▶ _Study questions_
• A. Sum up the blog post on cycling and minimalism in two sentences.
• B. In the blog post on cycling and minimalism, how often does the writer prune their wardrobe and chest of drawers?
• C. Pick up the blog post on cycling and minimalism after its final sentence and keep writing.

▶ _Text excerpt_
━━━━

Minimalist Cycling (Or How To Write A Lot of Words When Just A Few Will Do)

Right. It’s time to go a bit off the wall.

In this post I’m talking about cycling and minimalism.

I decided to write about the topic because I’ve been thinking about minimalism (and the potential benefits) in my life more generally and I wondered whether I could wrangle some cycling-specific plus points out of the subject.

Also, you know, it’s my blog and I’ll cry if I want to (write about minimalism if I want to).

What Is Minimalism?

Now we’re talking!

Well, as far as I can tell, the idea of minimalism is to pursue having less stuff. Having less stuff comes with benefits.

Having stuff has a cost associated with it. It might have cost money (potentially lots of money) to buy the stuff. It might cost money to look after it, maintain it, insure it.

There may be a less visible but no less tangible cost to having something. A full timetable of weekly activities and a to do list brimming over with ‘to dos’ carries a mental weight that you might have to carry.

Minimalism seems to be the active pursuit of less with a view to achieving greater life satisfaction (whatever that means).

How To Apply Minimalism To Road Cycling

Okay, this is not going to be a comprehensive guide. I’m no expert on cycling and I’m certainly not on achieving minimalist nirvana. But here are some thoughts.

I regularly (like once a year) find myself pruning my wardrobe and chest of drawers of clothes that I no longer wear. Previously smart (or at least passable) attire gets downgraded to gardening wear. Clothes that were previously acceptable but now make me look like a cartoon tramp get chucked (recycled).

I’ve actually done this once with my cycling clothing.

I must care more about cyclo-wear than normal vestements though. I found the process quite hard.

You never know, says my chimp mind, if I put together a series of daily training rides and the washing machine doesn’t go on, I might need this cycling jersey which doesn’t fit, is seriously unflattering and is my seventh choice of top.

━━━━

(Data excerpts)
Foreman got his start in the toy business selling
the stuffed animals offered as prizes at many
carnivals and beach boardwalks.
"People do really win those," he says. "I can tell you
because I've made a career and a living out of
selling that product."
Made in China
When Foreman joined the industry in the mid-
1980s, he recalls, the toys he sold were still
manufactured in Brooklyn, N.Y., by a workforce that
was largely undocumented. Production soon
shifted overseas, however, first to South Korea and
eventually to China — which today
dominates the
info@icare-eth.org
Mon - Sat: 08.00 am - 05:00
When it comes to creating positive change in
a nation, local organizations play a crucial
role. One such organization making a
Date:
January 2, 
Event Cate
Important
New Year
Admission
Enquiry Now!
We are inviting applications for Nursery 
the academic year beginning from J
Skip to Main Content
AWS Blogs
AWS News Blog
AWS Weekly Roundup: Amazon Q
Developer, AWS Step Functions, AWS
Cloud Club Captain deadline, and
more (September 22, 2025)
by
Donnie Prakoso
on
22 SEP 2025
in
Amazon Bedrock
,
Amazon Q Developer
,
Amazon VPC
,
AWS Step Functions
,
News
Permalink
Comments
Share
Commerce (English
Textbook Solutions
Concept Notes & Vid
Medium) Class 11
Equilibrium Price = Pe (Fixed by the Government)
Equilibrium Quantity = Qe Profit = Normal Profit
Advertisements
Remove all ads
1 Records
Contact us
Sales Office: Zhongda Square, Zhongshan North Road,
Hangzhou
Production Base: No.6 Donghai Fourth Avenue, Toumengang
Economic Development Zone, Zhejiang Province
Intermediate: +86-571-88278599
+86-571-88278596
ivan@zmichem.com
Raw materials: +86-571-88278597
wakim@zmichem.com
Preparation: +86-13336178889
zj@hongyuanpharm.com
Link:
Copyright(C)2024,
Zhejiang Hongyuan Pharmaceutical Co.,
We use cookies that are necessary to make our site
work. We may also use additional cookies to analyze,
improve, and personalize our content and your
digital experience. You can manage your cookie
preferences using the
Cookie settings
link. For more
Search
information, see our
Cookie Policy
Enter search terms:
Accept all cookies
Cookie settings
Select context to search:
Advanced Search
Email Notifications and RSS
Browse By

━━━━

▶ _Results_
• A. The writer explores how minimalism, described as pursuing less stuff because owning things costs money, upkeep and mental weight, might apply to road cycling. The writer prunes clothes about once a year and has done the same once with cycling clothing, a process that proved hard because they care more about cycling wear.

• B. About once a year.

• C.
Anyway, with my chimp mind put firmly back in its box, a few months ago I successfully got rid of a few charity jerseys, a pair of non-bib shorts and a pair of ‘bib Capri pants’ (I think they were actually three quarter length tights, but the look never sat right with me).

Cycling clothes that no longer ‘spark joy’…

My wardrobe and I felt better for it.

It’s probably time for another pass. There’s a couple of jerseys from Princess Alice Hospice that, whilst I think fondly of them, are unlikely to get worn again.

My Discovery Channel bib shorts are due for retirement – the fact that the pro team hasn’t even existed since 2007 indicates their age. Let’s just say that the bum pad is … not fit for purpose.

So that’s the Kondo-fication of my velowardrobe sorted, what’s next in our minimalist quest?

Are Saddlebags Really Necessary?

Wow, straight in there with the deep philosophical questions.

When I did RideLondon last summer, I was a bit disappointed that two of my friends had top tube bags. If you’re struggling to picture it, imagine a Blackadder-style codpiece just behind your handlebars, there to carry and provide easy access to gels and energy bars whilst on longer rides.

I imagine there is a certain sort of cyclist that feels the same when he (most of the puritans seem to be male) sees a saddlebag secured under my saddle.

But I can appreciate, as a proto-minimalist, that it would be great to eschew the saddlebag. Embrace the clean lines. Feel the wind beneath my saddle.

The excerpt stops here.